The bot chooses a random word from your input and generates a response by choosing another random word that has been seen to be a successor to its held word. It then repeats the process by finding a successor to that word in turn and carrying on iteratively until it thinks it’s said enough. It reaches that conclusion by stopping at a word that was prior to a punctuation mark in the training text. It then returns to input mode again to let you respond, and so on.

It isn’t very realistic but I hereby challenge anyone to do better in 71 lines of code !! This is a great challenge for any budding Pythonists, and I just wish I could open the challenge to a wider audience than the small number of visitors I get to this blog.
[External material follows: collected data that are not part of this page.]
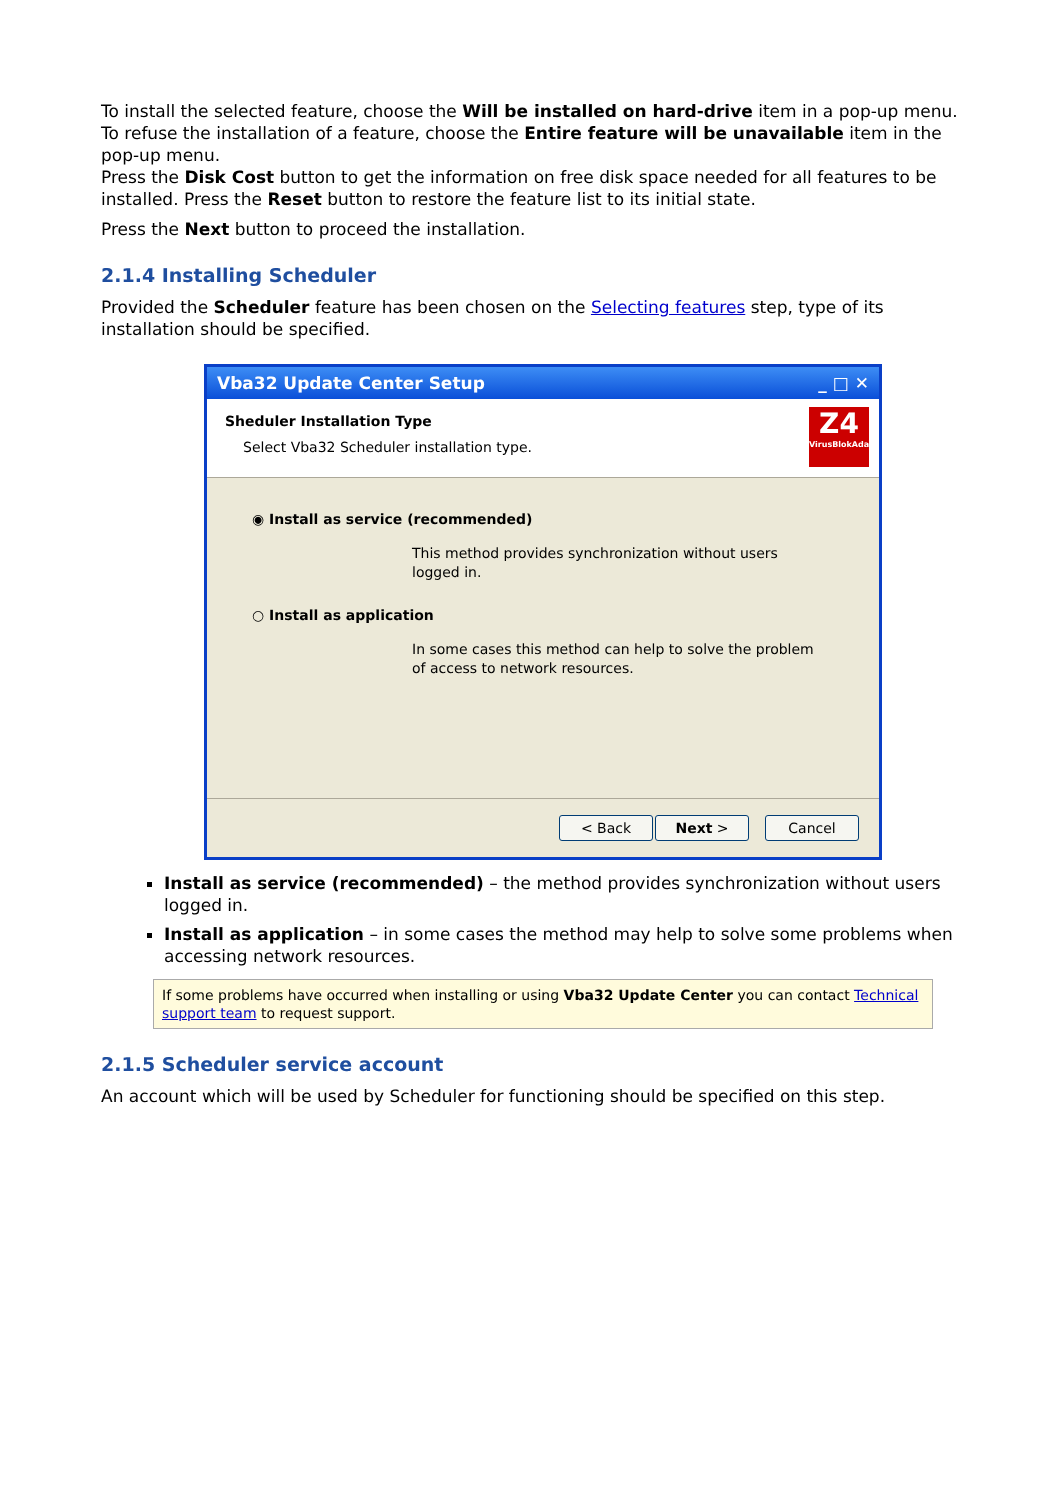To install the selected feature, choose the Will be installed on hard-drive item in a pop-up menu. To refuse the installation of a feature, choose the Entire feature will be unavailable item in the pop-up menu.
Press the Disk Cost button to get the information on free disk space needed for all features to be installed. Press the Reset button to restore the feature list to its initial state.
Press the Next button to proceed the installation.
2.1.4 Installing Scheduler
Provided the Scheduler feature has been chosen on the Selecting features step, type of its installation should be specified.
Vba32 Update Center Setup _ □ ✕
Sheduler Installation Type
Select Vba32 Scheduler installation type.
Z4
VirusBlokAda
◉ Install as service (recommended)
This method provides synchronization without users
logged in.
○ Install as application
In some cases this method can help to solve the problem
of access to network resources.
< Back Next > Cancel
Install as service (recommended) – the method provides synchronization without users logged in.
Install as application – in some cases the method may help to solve some problems when accessing network resources.
If some problems have occurred when installing or using Vba32 Update Center you can contact Technical support team to request support.
2.1.5 Scheduler service account
An account which will be used by Scheduler for functioning should be specified on this step.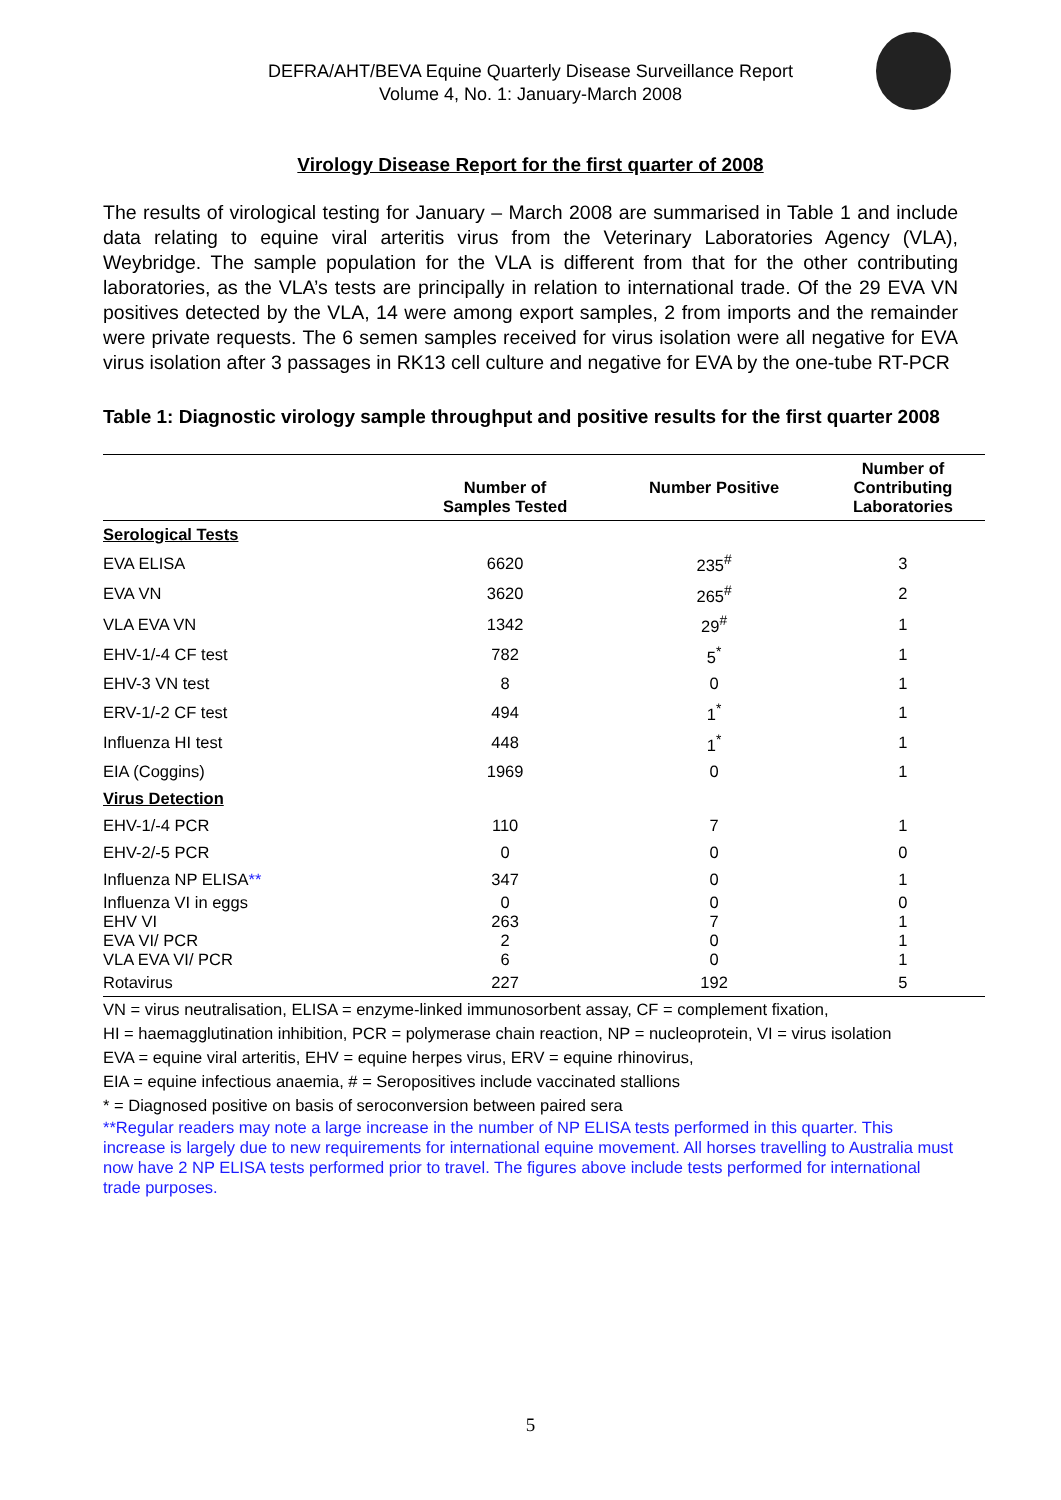DEFRA/AHT/BEVA Equine Quarterly Disease Surveillance Report
Volume 4, No. 1: January-March 2008
Virology Disease Report for the first quarter of 2008
The results of virological testing for January – March 2008 are summarised in Table 1 and include data relating to equine viral arteritis virus from the Veterinary Laboratories Agency (VLA), Weybridge. The sample population for the VLA is different from that for the other contributing laboratories, as the VLA’s tests are principally in relation to international trade. Of the 29 EVA VN positives detected by the VLA, 14 were among export samples, 2 from imports and the remainder were private requests. The 6 semen samples received for virus isolation were all negative for EVA virus isolation after 3 passages in RK13 cell culture and negative for EVA by the one-tube RT-PCR
Table 1: Diagnostic virology sample throughput and positive results for the first quarter 2008
| | Number of Samples Tested | Number Positive | Number of Contributing Laboratories |
| --- | --- | --- | --- |
| Serological Tests | | | |
| EVA ELISA | 6620 | 235<sup>#</sup> | 3 |
| EVA VN | 3620 | 265<sup>#</sup> | 2 |
| VLA EVA VN | 1342 | 29<sup>#</sup> | 1 |
| EHV-1/-4 CF test | 782 | 5<sup>*</sup> | 1 |
| EHV-3 VN test | 8 | 0 | 1 |
| ERV-1/-2 CF test | 494 | 1<sup>*</sup> | 1 |
| Influenza HI test | 448 | 1<sup>*</sup> | 1 |
| EIA (Coggins) | 1969 | 0 | 1 |
| Virus Detection | | | |
| EHV-1/-4 PCR | 110 | 7 | 1 |
| EHV-2/-5 PCR | 0 | 0 | 0 |
| Influenza NP ELISA ** | 347 | 0 | 1 |
| Influenza VI in eggs | 0 | 0 | 0 |
| EHV VI | 263 | 7 | 1 |
| EVA VI/ PCR | 2 | 0 | 1 |
| VLA EVA VI/ PCR | 6 | 0 | 1 |
| Rotavirus | 227 | 192 | 5 |
VN = virus neutralisation, ELISA = enzyme-linked immunosorbent assay, CF = complement fixation,
HI = haemagglutination inhibition, PCR = polymerase chain reaction, NP = nucleoprotein, VI = virus isolation
EVA = equine viral arteritis, EHV = equine herpes virus, ERV = equine rhinovirus,
EIA = equine infectious anaemia, # = Seropositives include vaccinated stallions
* = Diagnosed positive on basis of seroconversion between paired sera
**Regular readers may note a large increase in the number of NP ELISA tests performed in this quarter. This increase is largely due to new requirements for international equine movement. All horses travelling to Australia must now have 2 NP ELISA tests performed prior to travel. The figures above include tests performed for international trade purposes.
5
To code a bot that is always guaranteed to be grammatical must surely be closer to several hundred lines, I simplified hugely by just trying to think of the simplest rule to give the computer a mere stab at having something to say.

Its responses are rather impressionistic to say the least ! Also you have to put what you say in single quotes.

I used War and Peace for my “corpus” which took a couple of hours for the training run, use a shorter file if you are impatient…

here is the trainer

#lukebot-trainer.py
import pickle
b=open('war&peace.txt')
text=[]
for line in b:
    for word in line.split():
        text.append (word)
b.close()
textset=list(set(text))
follow={}
for l in range(len(textset)):
    working=[]
    check=textset[l]
    for w in range(len(text)-1):
        if check==text[w] and text[w][-1] not in '(),.?!':
            working.append(str(text[w+1]))
    follow[check]=working
a=open('lexicon-luke','wb')
pickle.dump(follow,a,2)
a.close()

Here is the bot:

#lukebot.py
import pickle,random
a=open('lexicon-luke','rb')
successorlist=pickle.load(a)
a.close()
def nextword(a):
    if a in successorlist:
        return random.choice(successorlist[a])
    else:
        return 'the'
speech=''
while speech!='quit':
    speech=raw_input('>')
    s=random.choice(speech.split())
    response=''
    while True:
        neword=nextword(s)
        response+=' '+neword
        s=neword
        if neword[-1] in ',?!.':
            break
    print response

You tend to get an uncanny feeling when it says something that seems partially to make sense.